The choice of primary treatment for group D retinoblastoma should be carefully weighed, because according to this study, 13% of eyes harbor high-risk histopathologic features at presentation, with the absence of vitreous seeds being a potential risk factor. It is of special importance in group D eyes being considered for nonsystemic treatment, such as primary intraophthalmic artery chemotherapy. Secondary enucleated group D eyes with high-risk histopathologic features more commonly involved anterior structures, warranting meticulous clinical and histologic examinations for this subset of patients.
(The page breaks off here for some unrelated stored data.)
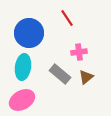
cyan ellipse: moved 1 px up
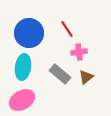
red line: moved 11 px down
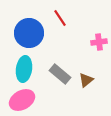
red line: moved 7 px left, 11 px up
pink cross: moved 20 px right, 10 px up
cyan ellipse: moved 1 px right, 2 px down
brown triangle: moved 3 px down
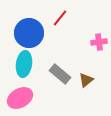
red line: rotated 72 degrees clockwise
cyan ellipse: moved 5 px up
pink ellipse: moved 2 px left, 2 px up
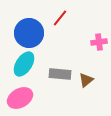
cyan ellipse: rotated 25 degrees clockwise
gray rectangle: rotated 35 degrees counterclockwise
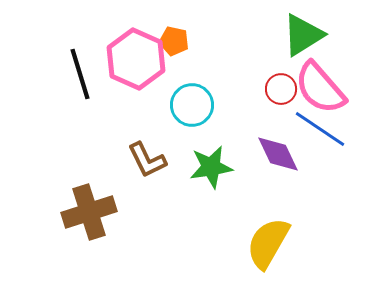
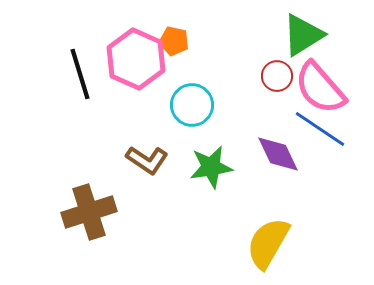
red circle: moved 4 px left, 13 px up
brown L-shape: rotated 30 degrees counterclockwise
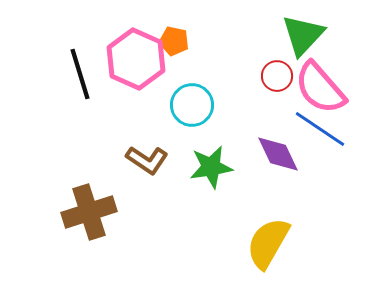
green triangle: rotated 15 degrees counterclockwise
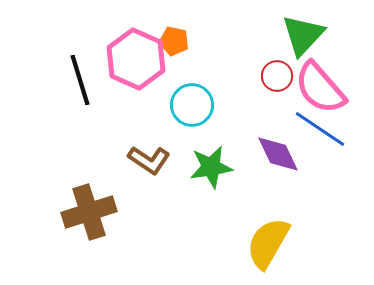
black line: moved 6 px down
brown L-shape: moved 2 px right
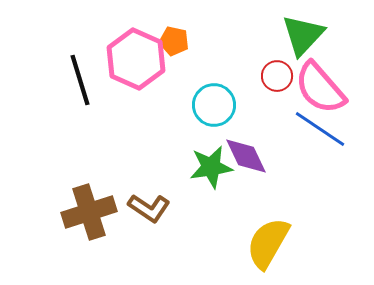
cyan circle: moved 22 px right
purple diamond: moved 32 px left, 2 px down
brown L-shape: moved 48 px down
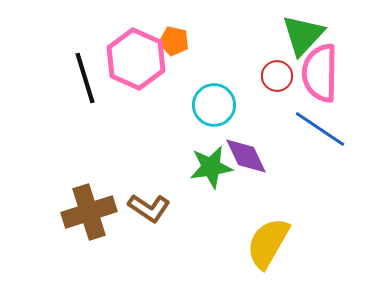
black line: moved 5 px right, 2 px up
pink semicircle: moved 15 px up; rotated 42 degrees clockwise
评估作为原发性或继发性治疗而被摘除的 D 组视网膜母细胞瘤眼中出现高危组织病理学特征的发生率并识别其危险因素。
回顾性分析。
共纳入 64 只接受 D 组眼(62 例患者)摘除的眼球,其中 40 只为原发性(40 例患者),24 只为其他治疗的继发性(22 例患者)。
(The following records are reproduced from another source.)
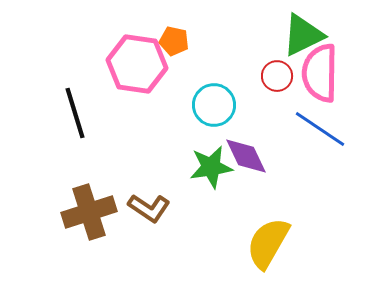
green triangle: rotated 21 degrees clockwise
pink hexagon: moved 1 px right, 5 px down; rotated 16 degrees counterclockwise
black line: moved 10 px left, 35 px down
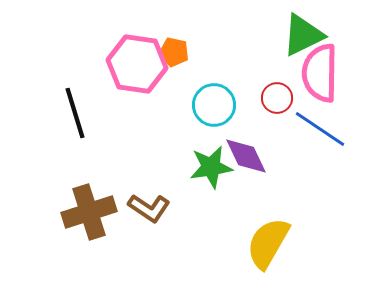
orange pentagon: moved 11 px down
red circle: moved 22 px down
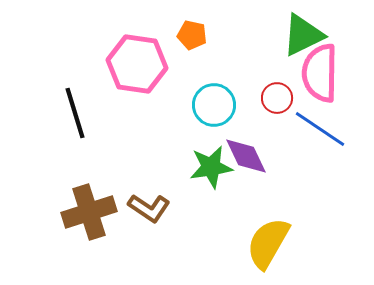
orange pentagon: moved 18 px right, 17 px up
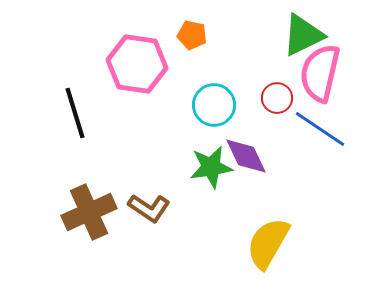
pink semicircle: rotated 12 degrees clockwise
brown cross: rotated 6 degrees counterclockwise
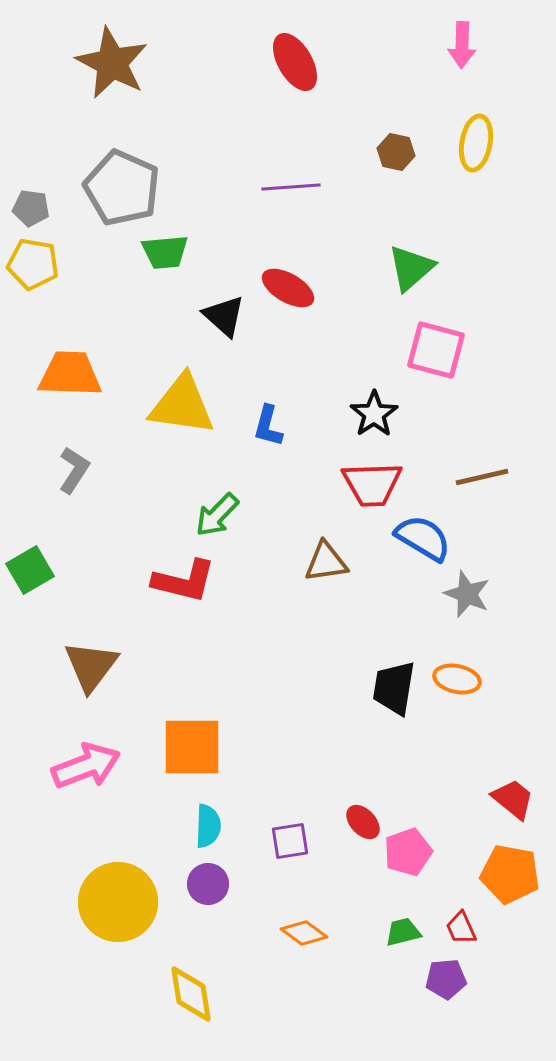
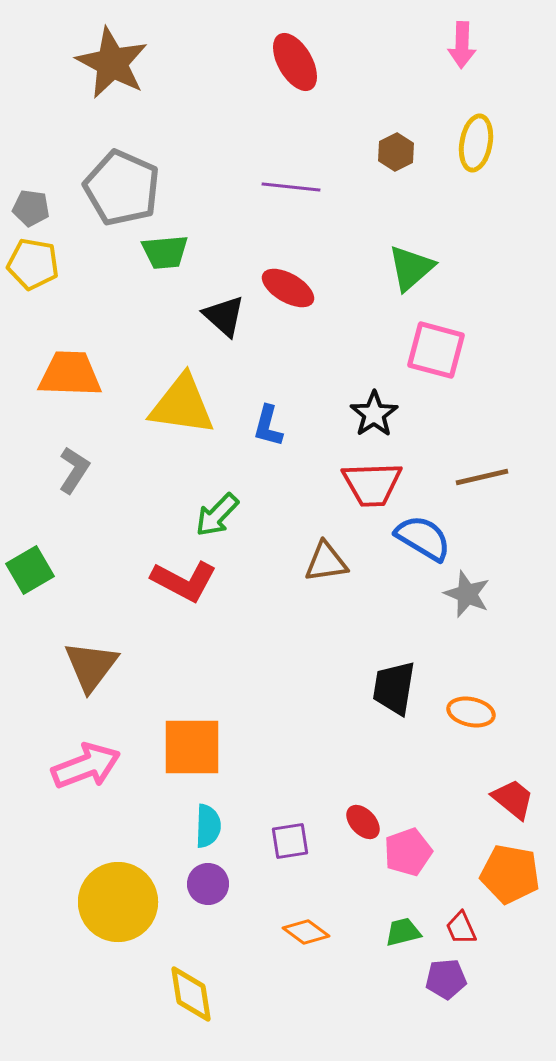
brown hexagon at (396, 152): rotated 21 degrees clockwise
purple line at (291, 187): rotated 10 degrees clockwise
red L-shape at (184, 581): rotated 14 degrees clockwise
orange ellipse at (457, 679): moved 14 px right, 33 px down
orange diamond at (304, 933): moved 2 px right, 1 px up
对 2002 年至 2014 年间连续摘除的 D 组眼进行临床病理相关性分析。高危组织病理学特征定义为前房种子、虹膜浸润、睫状体/肌肉浸润、大量(≥3mm)脉络膜侵犯、视盘后神经侵犯,或联合非大量脉络膜和视盘前/视盘神经侵犯。
高危组织病理学特征、转移和死亡。
根据第 8 版 cTNMH 视网膜母细胞瘤分期,64 只 D 组眼中,37 只(58%)为 cT2bN0M0H0,24 只(38%)为 cT2bN0M0H1,3 只(5%)为 cT2aN0M0H1。整个队列中,有 10 只眼(16%)检测到高危组织病理学特征,原发性摘除组有 5 只眼(13%)(第 8 版 pTNM 中 pT3aNxM0,n=2 和 pT3bNxM0,n=3),继发性摘除组有 5 只眼(21%)(pT2bNxM0,n=2,pT3aNxM0,n=2 和 pT3cNxM0,n=1)。原发性摘除组中,在初次就诊时不存在玻璃体种子是发现高危组织病理学特征的唯一预测因素(P=0.042),而在继发性摘除组中未发现任何预测因素(P≥0.179)。在继发性摘除后,前结构(前房、虹膜、睫状体/肌肉)的侵犯明显更常见(P=0.048)。所有患有高危组织病理学特征的患者均接受了辅助化疗,在中位随访时间为 73.2 个月(平均 71.5;范围 13.7-153.0)时,未记录到转移。
应仔细权衡 D 组视网膜母细胞瘤的原发性治疗选择,因为根据这项研究,在初次就诊时,有 13%的眼存在高危组织病理学特征,而玻璃体中不存在种子可能是一个潜在的危险因素。对于考虑进行非系统性治疗(如原发性眼内动脉化疗)的 D 组眼来说,这一点尤为重要。在接受继发性摘除的 D 组眼中,高危组织病理学特征更常见于前结构,这就需要对这些患者进行仔细的临床和组织学检查。